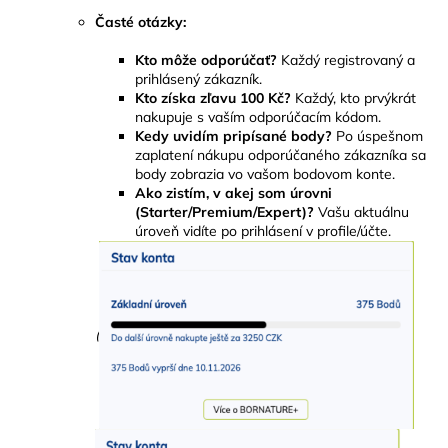
Časté otázky:
Kto môže odporúčať?
Každý registrovaný a
prihlásený zákazník.
Kto získa zľavu 100 Kč?
Každý, kto prvýkrát
nakupuje s vaším odporúčacím kódom.
Kedy uvidím pripísané body?
Po úspešnom
zaplatení nákupu odporúčaného zákazníka sa
body zobrazia vo vašom bodovom konte.
Ako zistím, v akej som úrovni
(Starter/Premium/Expert)?
Vašu aktuálnu
úroveň vidíte po prihlásení v profile/účte.
(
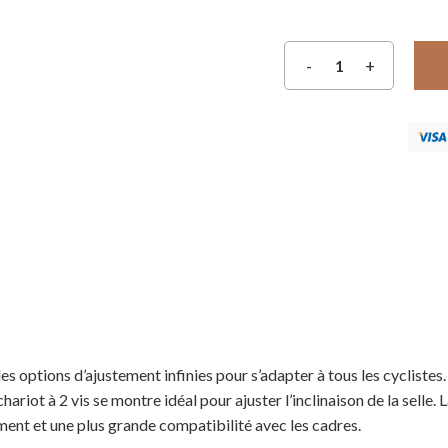
s options d’ajustement infinies pour s’adapter à tous les cyclistes. 
hariot à 2 vis se montre idéal pour ajuster l’inclinaison de la selle. 
ement et une plus grande compatibilité avec les cadres.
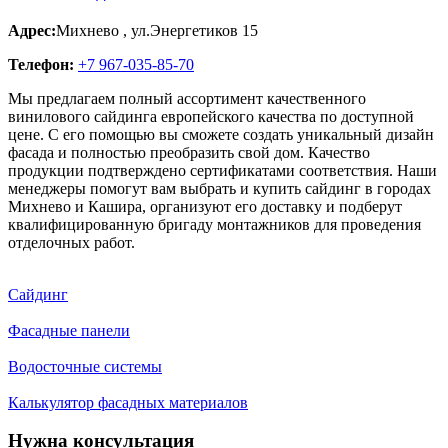
Адрес:
Михнево
,
ул.Энергетиков 15
Телефон:
+7 967-035-85-70
Мы предлагаем полный ассортимент качественного
винилового сайдинга европейского качества по доступной
цене. С его помощью вы сможете создать уникальный дизайн
фасада и полностью преобразить свой дом. Качество
продукции подтверждено сертификатами соответствия. Наши
менеджеры помогут вам выбрать и купить сайдинг в городах
Михнево и Кашира, организуют его доставку и подберут
квалифицированную бригаду монтажников для проведения
отделочных работ.
Сайдинг
Фасадные панели
Водосточные системы
Калькулятор фасадных материалов
Нужна консультация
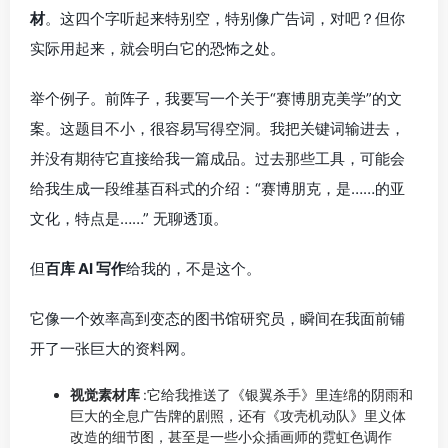
材
。这四个字听起来特别空，特别像广告词，对吧？但你
实际用起来，就会明白它的恐怖之处。
举个例子。前阵子，我要写一个关于“赛博朋克美学”的文
案。这题目不小，很容易写得空洞。我把关键词输进去，
并没有期待它直接给我一篇成品。过去那些工具，可能会
给我生成一段维基百科式的介绍：“赛博朋克，是……的亚
文化，特点是……” 无聊透顶。
但
百库 AI 写作
给我的，不是这个。
它像一个效率高到变态的图书馆研究员，瞬间在我面前铺
开了一张巨大的资料网。
视觉素材库
:它给我推送了《银翼杀手》里连绵的阴雨和
巨大的全息广告牌的剧照，还有《攻壳机动队》里义体
改造的细节图，甚至是一些小众插画师的霓虹色调作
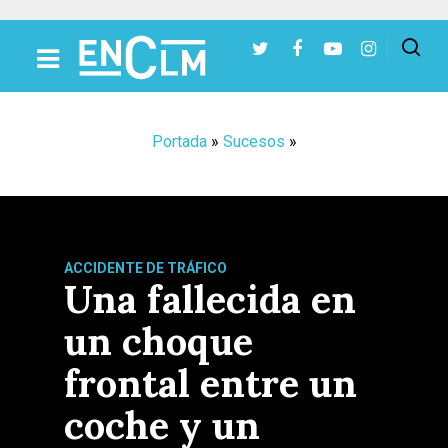
Presiona Intro para buscar o ESC para cerrar
Portada
»
Sucesos
»
ACCIDENTE DE TRÁFICO
Una fallecida en
un choque
frontal entre un
coche y un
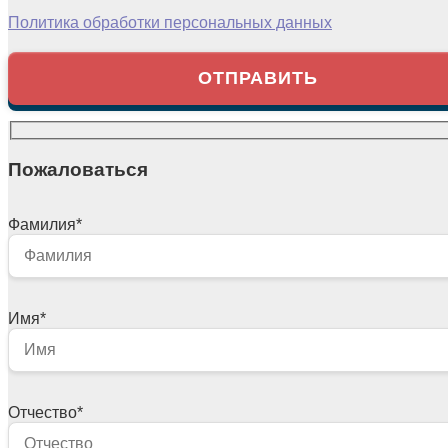
Политика обработки персональных данных
Пожаловаться
Фамилия
*
Имя
*
Отчество
*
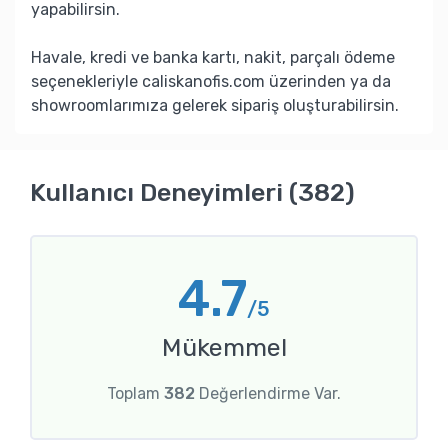
yapabilirsin.
Havale, kredi ve banka kartı, nakit, parçalı ödeme
seçenekleriyle caliskanofis.com üzerinden ya da
showroomlarımıza gelerek sipariş oluşturabilirsin.
Kullanıcı Deneyimleri (382)
4.7
/5
Mükemmel
Toplam
382
Değerlendirme Var.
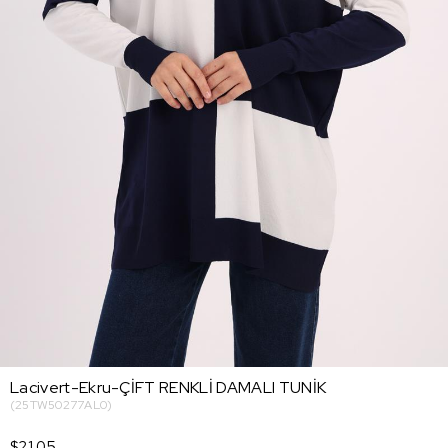
Lacivert-Ekru-ÇİFT RENKLİ DAMALI TUNİK
(25TW50277AL0)
$21.05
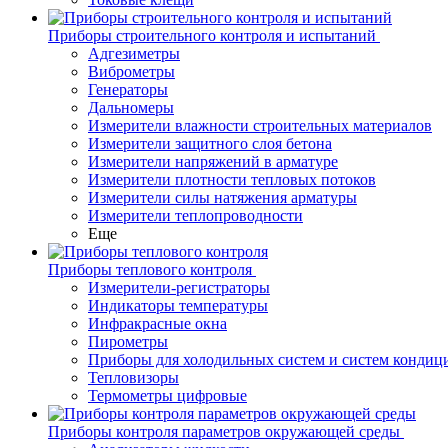
Приборы строительного контроля и испытаний
Адгезиметры
Виброметры
Генераторы
Дальномеры
Измерители влажности строительных материалов
Измерители защитного слоя бетона
Измерители напряжений в арматуре
Измерители плотности тепловых потоков
Измерители силы натяжения арматуры
Измерители теплопроводности
Еще
Приборы теплового контроля
Измерители-регистраторы
Индикаторы температуры
Инфракрасные окна
Пирометры
Приборы для холодильных систем и систем кондиц
Тепловизоры
Термометры цифровые
Приборы контроля параметров окружающей среды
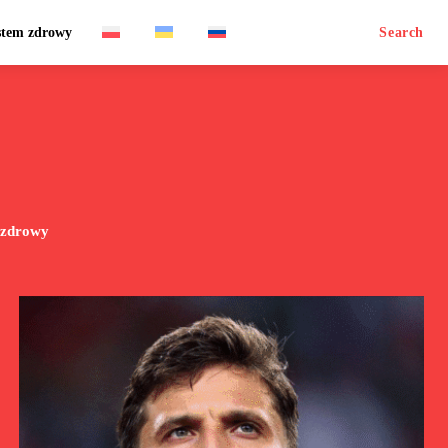
stem zdrowy
Search
 zdrowy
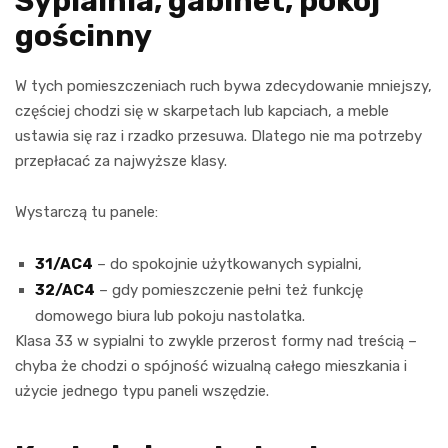
Sypialnia, gabinet, pokój
gościnny
W tych pomieszczeniach ruch bywa zdecydowanie mniejszy,
częściej chodzi się w skarpetach lub kapciach, a meble
ustawia się raz i rzadko przesuwa. Dlatego nie ma potrzeby
przepłacać za najwyższe klasy.
Wystarczą tu panele:
31/AC4
– do spokojnie użytkowanych sypialni,
32/AC4
– gdy pomieszczenie pełni też funkcję
domowego biura lub pokoju nastolatka.
Klasa 33 w sypialni to zwykle przerost formy nad treścią –
chyba że chodzi o spójność wizualną całego mieszkania i
użycie jednego typu paneli wszędzie.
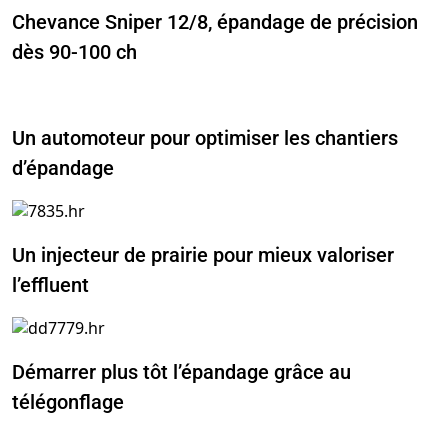
Chevance Sniper 12/8, épandage de précision
dès 90-100 ch
Un automoteur pour optimiser les chantiers
d’épandage
Un injecteur de prairie pour mieux valoriser
l’effluent
Démarrer plus tôt l’épandage grâce au
télégonflage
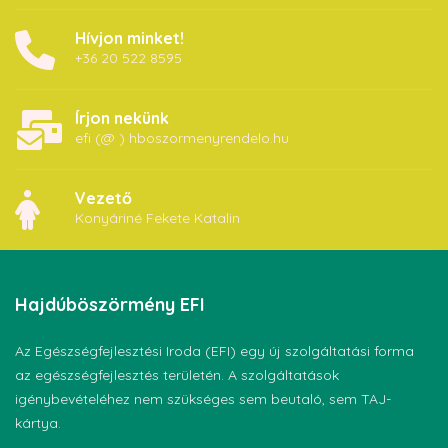
Hívjon minket!
+36 20 522 8595
Írjon nekünk
efi (@ ) hboszormenyrendelo.hu
Vezető
Konyáriné Fekete Katalin
Hajdúböszörmény
EFI
Az Egészségfejlesztési Iroda (EFI) egy új szolgáltatási forma
az egészségfejlesztés területén. A szolgáltatások
igénybevételéhez nem szükséges sem beutaló, sem TAJ-
kártya.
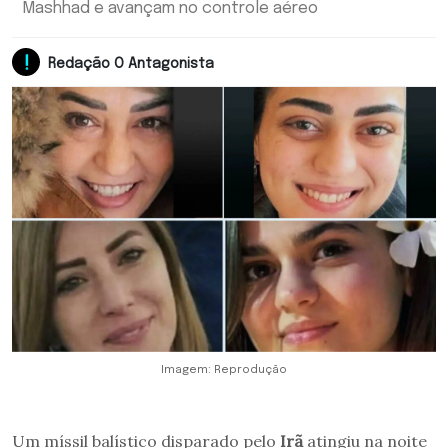
Mashhad e avançam no controle aéreo
Redação O Antagonista
Imagem: Reprodução
Um míssil balístico disparado pelo
Irã
atingiu na noite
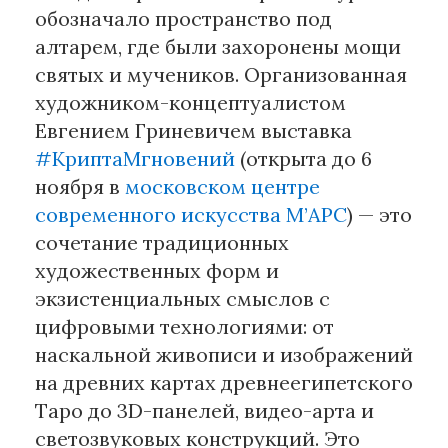
обозначало пространство под
алтарем, где были захоронены мощи
Материалы партнеров
святых и мучеников. Организованная
АКИ
художником-концептуалистом
Artists / Художники.РФ
Евгением Гриневичем выставка
n'RIS
#КриптаМгновений
(открыта до 6
Онлайн патент
ноября в
московском центре
Цифровой Сарафан
современного искусства М’АРС
) — это
сочетание традиционных
Смотрите нас в соцсетях и мессенджерах
художественных форм и
экзистенциальных смыслов с
цифровыми технологиями: от
наскальной живописи и изображений
на древних картах древнеегипетского
Таро до 3D-панелей, видео-арта и
светозвуковых конструкций. Это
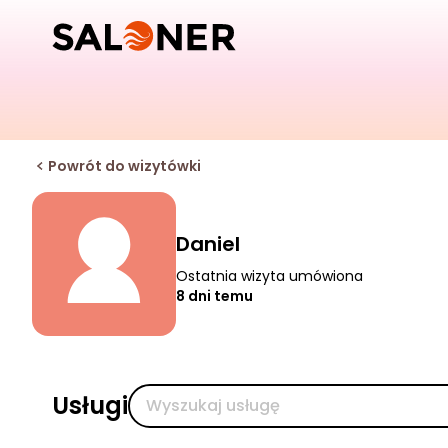
Powrót do wizytówki
Daniel
Ostatnia wizyta umówiona
8 dni temu
Usługi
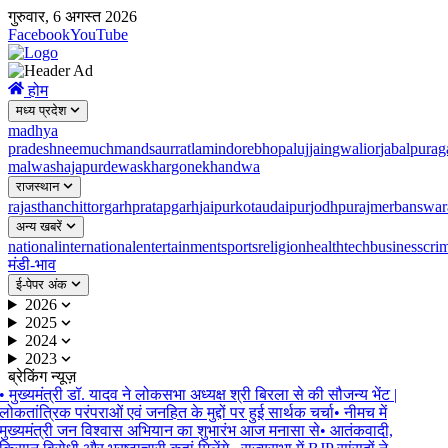
गुरुवार, 6 अगस्त 2026
Facebook
YouTube
होम
मध्य प्रदेश
madhya
pradesh
neemuch
mandsaur
ratlam
indore
bhopal
ujjain
gwalior
jabalpur
ag
malwa
shajapur
dewas
khargone
khandwa
राजस्थान
rajasthan
chittorgarh
pratapgarh
jaipur
kota
udaipur
jodhpur
ajmer
banswar
अन्य खबरें
national
international
entertainment
sports
religion
health
tech
business
cri
मंडी-भाव
ई-पेपर अंक
2026
2025
2024
2023
ब्रेकिंग न्यूज़
•
मुख्यमंत्री डॉ. यादव ने लोकसभा अध्यक्ष श्री बिरला से की सौजन्य भेंट |
लोकतांत्रिक परंपराओं एवं जनहित के मुद्दों पर हुई सार्थक चर्चा
•
नीमच में
मुख्यमंत्री जन विश्वास अभियान का शुभारंभ आज मनासा से
•
आतंकवादी,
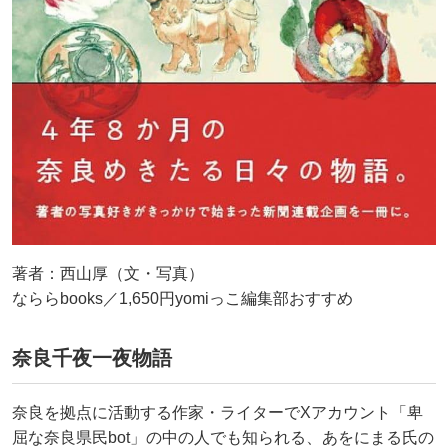
著者：西山厚（文・写真）
なららbooks／1,650円yomiっこ編集部おすすめ
奈良千夜一夜物語
奈良を拠点に活動する作家・ライターでXアカウント「卑
屈な奈良県民bot」の中の人でも知られる、あをにまる氏の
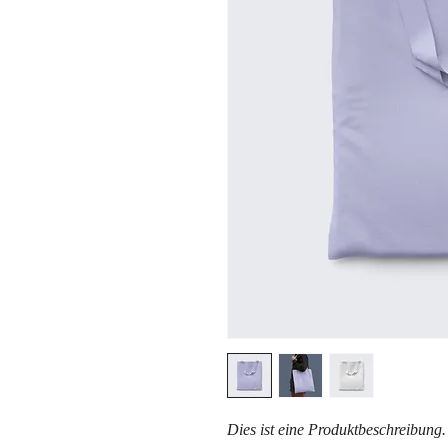
Dies ist eine Produktbeschreibung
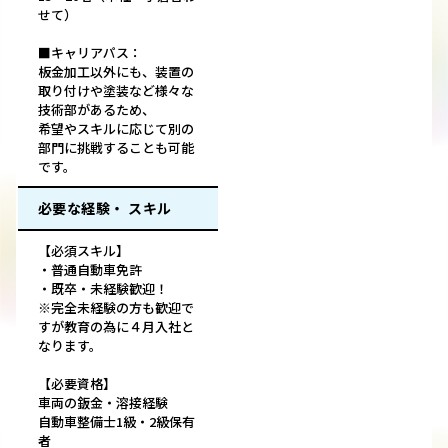
せて）
■キャリアパス：
板金加工以外にも、装置の
取り付けや塗装など様々な
技術部があるため、
希望やスキルに応じて別の
部門に挑戦することも可能
です。
必要な経験・ スキル
【必須スキル】
・普通自動車免許
・既卒・未経験歓迎！
※完全未経験の方も歓迎で
すが教育の為に４月入社と
なります。
【必要資格】
車両の鈑金・溶接経験
自動車整備士1級・2級保有
者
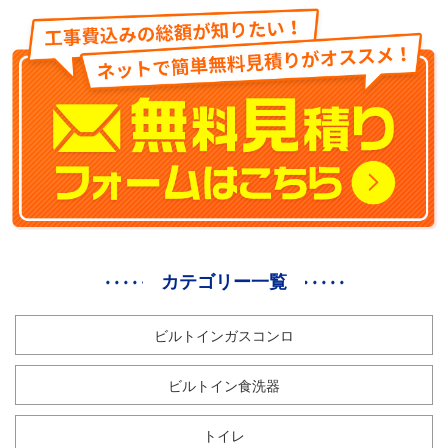
カテゴリー一覧
ビルトインガスコンロ
ビルトイン食洗器
トイレ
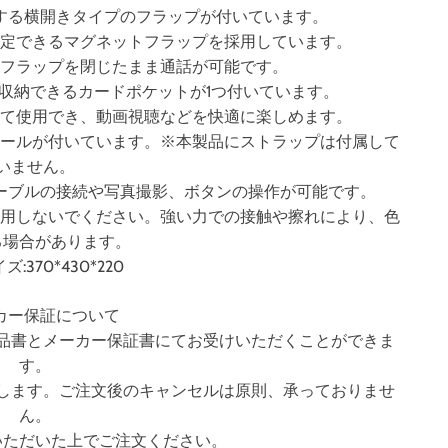
する横開きタイプのフラップが付いています。
固定できるマグネットフラップを採用しています。
、フラップを閉じたまま通話が可能です。
収納できるカードポケットが1つ付いています。
して使用でき、動画視聴などを快適に楽しめます。
ホールが付いています。※本製品にストラップは付属して
いません。
ーブルの接続や写真撮影、ボタンの操作が可能です。
使用しないでください。強い力での接触や擦れにより、色
る場合があります。
ズ:370*430*220
カー保証について
品書とメーカー保証書にてお受けいただくことができま
す。
します。ご注文後のキャンセルは原則、承っておりませ
ん。
いただいた上でご注文ください。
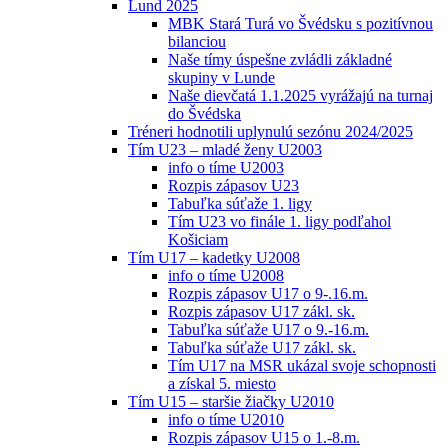
Lund 2025
MBK Stará Turá vo Švédsku s pozitívnou
bilanciou
Naše tímy úspešne zvládli základné
skupiny v Lunde
Naše dievčatá 1.1.2025 vyrážajú na turnaj
do Švédska
Tréneri hodnotili uplynulú sezónu 2024/2025
Tím U23 – mladé ženy U2003
info o tíme U2003
Rozpis zápasov U23
Tabuľka súťaže 1. ligy
Tím U23 vo finále 1. ligy podľahol
Košiciam
Tím U17 – kadetky U2008
info o tíme U2008
Rozpis zápasov U17 o 9-.16.m.
Rozpis zápasov U17 zákl. sk.
Tabuľka súťaže U17 o 9.-16.m.
Tabuľka súťaže U17 zákl. sk.
Tím U17 na MSR ukázal svoje schopnosti
a získal 5. miesto
Tím U15 – staršie žiačky U2010
info o tíme U2010
Rozpis zápasov U15 o 1.-8.m.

WHAT YOU ARE ASKED TO DO. Print everything in the data above, from the line containing "Dies ist eine Produktbeschreibung" down to the line containing "いただいた上でご注文ください。", with both of those lines included. Leave the pictures out.

ANSWER SPACE.
Dies ist eine Produktbeschreibung
せて）
■キャリアパス：
板金加工以外にも、装置の
取り付けや塗装など様々な
技術部があるため、
希望やスキルに応じて別の
部門に挑戦することも可能
です。
必要な経験・ スキル
【必須スキル】
・普通自動車免許
・既卒・未経験歓迎！
※完全未経験の方も歓迎で
すが教育の為に４月入社と
なります。
【必要資格】
車両の鈑金・溶接経験
自動車整備士1級・2級保有
者
カテゴリー一覧
ビルトインガスコンロ
ビルトイン食洗器
トイレ
する横開きタイプのフラップが付いています。
固定できるマグネットフラップを採用しています。
、フラップを閉じたまま通話が可能です。
収納できるカードポケットが1つ付いています。
して使用でき、動画視聴などを快適に楽しめます。
ホールが付いています。※本製品にストラップは付属して
いません。
ーブルの接続や写真撮影、ボタンの操作が可能です。
使用しないでください。強い力での接触や擦れにより、色
る場合があります。
ズ:370*430*220
カー保証について
品書とメーカー保証書にてお受けいただくことができま
す。
します。ご注文後のキャンセルは原則、承っておりませ
ん。
いただいた上でご注文ください。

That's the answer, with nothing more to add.